• _EXERCISE REQUIREMENTS_:
Search the listing for the word "ring" and copy every line where it turns up.

• _DATA LISTING_:
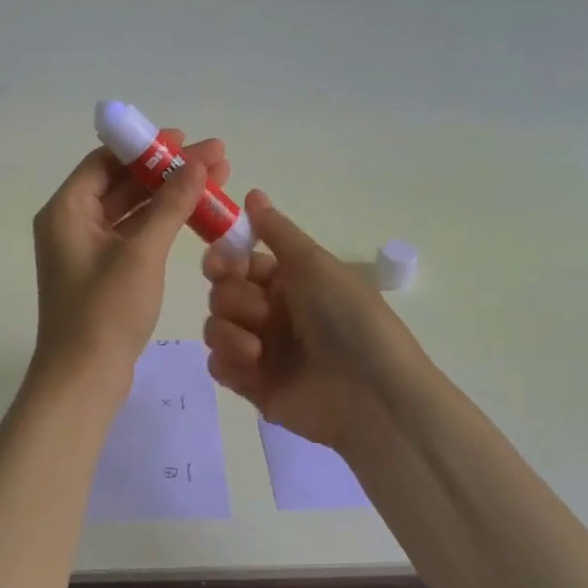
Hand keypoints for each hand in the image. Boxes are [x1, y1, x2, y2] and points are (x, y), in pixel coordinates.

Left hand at [32, 130, 229, 382]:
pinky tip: (195, 215)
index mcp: (66, 210)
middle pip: (122, 182)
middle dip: (168, 170)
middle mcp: (71, 223)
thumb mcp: (142, 253)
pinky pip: (133, 234)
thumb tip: (196, 164)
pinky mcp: (102, 272)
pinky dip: (161, 223)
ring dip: (169, 196)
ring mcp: (86, 249)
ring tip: (216, 180)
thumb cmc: (105, 311)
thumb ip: (170, 205)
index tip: (184, 139)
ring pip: (131, 209)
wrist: (83, 380)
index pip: (106, 160)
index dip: (145, 147)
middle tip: (216, 157)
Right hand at [201, 190, 444, 454]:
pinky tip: (250, 366)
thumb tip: (252, 192)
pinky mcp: (252, 385)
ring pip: (215, 327)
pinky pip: (217, 365)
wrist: (372, 395)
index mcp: (289, 282)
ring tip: (257, 349)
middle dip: (233, 299)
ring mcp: (261, 350)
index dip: (223, 260)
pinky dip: (227, 362)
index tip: (220, 265)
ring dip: (229, 331)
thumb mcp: (315, 264)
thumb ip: (277, 231)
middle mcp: (272, 313)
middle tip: (261, 313)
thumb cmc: (348, 320)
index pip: (239, 262)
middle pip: (221, 293)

• _FINISHED EXERCISE_:
ring dip: (169, 196)
ring mcp: (86, 249)
ring tip: (216, 180)
ring pip: (131, 209)
ring pip: (215, 327)
ring tip: (257, 349)
ring mcp: (261, 350)
ring dip: (229, 331)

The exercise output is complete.